TNF-Alpha and IL-1Beta-Mediated Regulation of MMP-9 and TIMP-1 in Human Glomerular Mesangial Cells

Abstract

Background: Renal cells such as mesangial cells are known to secrete metalloproteinases that are capable of degrading the constituents of the glomerular basement membrane (GBM). Disruption of the GBM via cytokine-induced alterations in matrixmetalloproteinases (MMPs) and tissue inhibitors of metalloproteinases (TIMPs) may be an important mechanism in the renal disease process. In renal disease, both resident renal cells and infiltrating immune cells are capable of secreting pro-inflammatory cytokines including tumour necrosing factor-α (TNFα) and interleukin-1β (IL-1β).

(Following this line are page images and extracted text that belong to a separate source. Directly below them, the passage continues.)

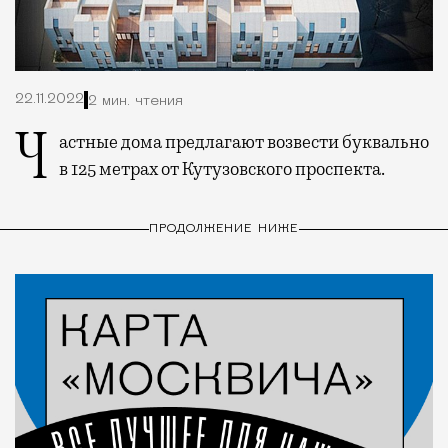
22.11.2022
2 мин. чтения
Частные дома предлагают возвести буквально
в 125 метрах от Кутузовского проспекта.
ПРОДОЛЖЕНИЕ НИЖЕ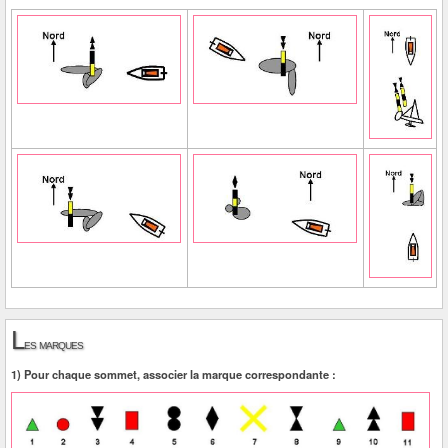
L
es marques
1) Pour chaque sommet, associer la marque correspondante :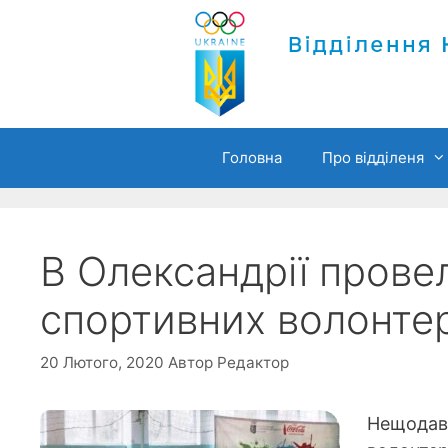
Перейти
до
вмісту
Головна
Про відділеня
В Олександрії прове
спортивних волонтер
20 Лютого, 2020
Автор
Редактор
Нещодавн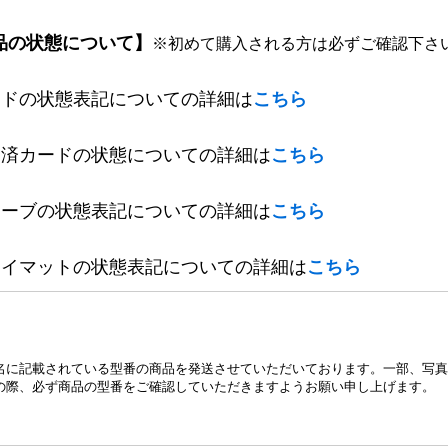
品の状態について】
※初めて購入される方は必ずご確認下さ
ードの状態表記についての詳細は
こちら
定済カードの状態についての詳細は
こちら
リーブの状態表記についての詳細は
こちら
レイマットの状態表記についての詳細は
こちら
名に記載されている型番の商品を発送させていただいております。一部、写真
の際、必ず商品の型番をご確認していただきますようお願い申し上げます。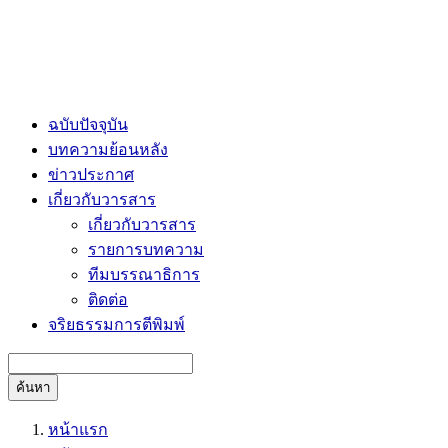
ฉบับปัจจุบัน
บทความย้อนหลัง
ข่าวประกาศ
เกี่ยวกับวารสาร
เกี่ยวกับวารสาร
รายการบทความ
ทีมบรรณาธิการ
ติดต่อ
จริยธรรมการตีพิมพ์
ค้นหา
หน้าแรก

In this study, we examine the potential of these cytokines to alter levels of MMPs and TIMPs in human mesangial cells. Methods: The T-HMC human mesangial cell line was cultured in RPMI 1640 containing 5% serum. Cells at confluency were serum starved for 24 h prior to exposure to TNF-α (0.1–100 ng/ml) or IL-1β (0.1–100 ng/ml) or a combination of both for 48 h. Activity of MMP-9 was examined by gelatin zymography and TIMP-1 expression was analysed by Western blotting. Results: TNF-α but not IL-1β resulted in a dose-dependent increase in the latent form of MMP-9 and a decrease in TIMP-1 production. Co-treatment with IL-1β had no effect on the induction of MMP-9 but increased the inhibition of TIMP-1 in the presence of TNF-α. Inhibition of PKC provided evidence of the importance of this pathway in mediating the TNF-α-induced suppression of TIMP-1. Activation of the ERK 1/2 MAPK mediated both the upregulation of MMP-9 and the inhibition of TIMP-1 following TNF-α treatment. p38 MAPK activation was also found to be involved in the TNF-α-stimulated MMP-9. Conclusion: The cytokine TNF-α causes different effects on human mesangial MMP-9 and TIMP-1 expression which are mediated through the TNF-RI, and the different signalling pathways of PKC, ERK 1/2 and p38 MAPK. This suggests an important role for pro-inflammatory cytokines in renal disease progression.